Читать «Двое и война» онлайн - страница 121

Надежда Петровна Малыгина

— Старший сержант Любовь Давыдовская! — И немного погодя: — С добрым утром!

— Товарищ командир полка! — обрадовалась я. — Вы здесь? Здравствуйте! — Говорить было трудно, слова звучали хило и бледно, и я забеспокоилась, слышит ли он?

— Она удивляется, что вы здесь, — громко сказала сестра, продолжая перевязывать меня, — и говорит вам: «Здравствуйте, товарищ командир полка!»

— Я рада… я так рада…

— Она очень-очень рада, — будто переводчица, повторяла сестра.

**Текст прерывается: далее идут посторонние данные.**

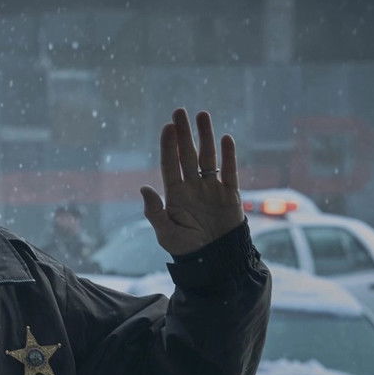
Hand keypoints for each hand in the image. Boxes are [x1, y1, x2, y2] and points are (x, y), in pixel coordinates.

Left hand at [140, 108, 244, 255]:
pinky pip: (229, 171)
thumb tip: (143, 188)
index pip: (170, 164)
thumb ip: (154, 211)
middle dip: (184, 133)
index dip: (168, 145)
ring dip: (205, 137)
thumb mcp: (166, 233)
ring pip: (208, 157)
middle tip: (180, 111)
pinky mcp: (230, 195)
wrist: (216, 263)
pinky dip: (229, 155)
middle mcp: (193, 188)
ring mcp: (212, 189)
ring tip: (202, 115)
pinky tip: (226, 138)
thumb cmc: (187, 251)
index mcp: (175, 195)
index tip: (168, 126)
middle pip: (188, 155)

— О, смотрите за нею в оба, сестрица! Она у нас такая! — говорит майор в ответ, и я впервые слышу, как он шутит: — В ее понятии госпитали существуют только для того, чтобы удирать из них. Под Севастополем трижды ранена, а в медсанбате находилась всего пять или шесть часов. И то в бессознательном состоянии после контузии. А как пришла в себя, так сразу сбежала. Заикалась почти месяц. Ко мне обратиться не могла. «Т-т-товарищ» скажет, а «м-м-м-майор» выговорить не может. Но зато вместе со всеми. В полку!

С тех пор первое, что слышала я каждое утро, проснувшись, были слова нашего командира. Он почему-то обращался ко мне на «вы».

— Старший сержант Любовь Давыдовская! — повысив голос, окликал он меня. А потом приветствовал: — Доброе утро! Как вы там, Люба? Набираетесь сил?.. Ничего! Скоро мы с вами вальсы танцевать будем! Как пойдем без костылей, так и станцуем. А что? Станцуем, а, Люба?

— Станцуем, — отвечала я, не в силах спрятать радостной улыбки — она всегда прорывалась в моем голосе при разговоре с майором. И вот сейчас, когда сестра откинула простыни, я увидела его. У него забинтована голова. У стенки между тумбочкой и койкой стоят костыли, — значит, прострелены ноги. Как у меня.

— Ой, товарищ майор!.. — говорю я. Никаких других слов нет, только эти. Но майор лежит спокойно, совсем не выражая радости — хотя бы от того, что мы, вероятно, всего двое, оставшиеся от нашего полка, можем взглянуть друг на друга. Он только улыбается, и даже в повороте его головы есть что-то, обращенное не ко мне. «Вот так…» — с неясной обидой думаю я, но тут же замечаю, что на койке в противоположном углу кто-то нетерпеливо, с тяжелым усилием отрывает от подушки рыжую голову и в приветствии поднимает вверх руки в гипсе. Вижу знакомые рыжие усы. Старшина Редькин!..

А там приподнялся на локтях кто-то еще: рот растянут в улыбке от уха до уха — так улыбается только балагур Ванюшка Петляков. И кто-то еще… и еще… Боже мой! Да ведь это и в самом деле Ванюшка Петляков и Костя Сыроваткин! И пулеметчик Петро Сизов!

— Петя Сизенький! Ванюшка! Костя! Живы? Дорогие, родные, милые! Откуда? Как?

— Оттуда, откуда и ты, люби меня, Дуся! — смеется старшина Редькин.

— Как?.. На транспорте, — сообщает Ванюшка Петляков.

— На последнем, — добавляет Петя Сизов.

— Мы аж до тридцать пятой батареи с боем отступали! — Костя Сыроваткин произносит эти слова с гордостью.

— Только вот старшина своей шевелюрой демаскировал нас, — смеется Ванюшка.

— Ей-бо, они мою рыжую голову засекли! — шумит, хохочет старшина, в голосе его тоже гордость. И радость, и боль, и утаенный вздох.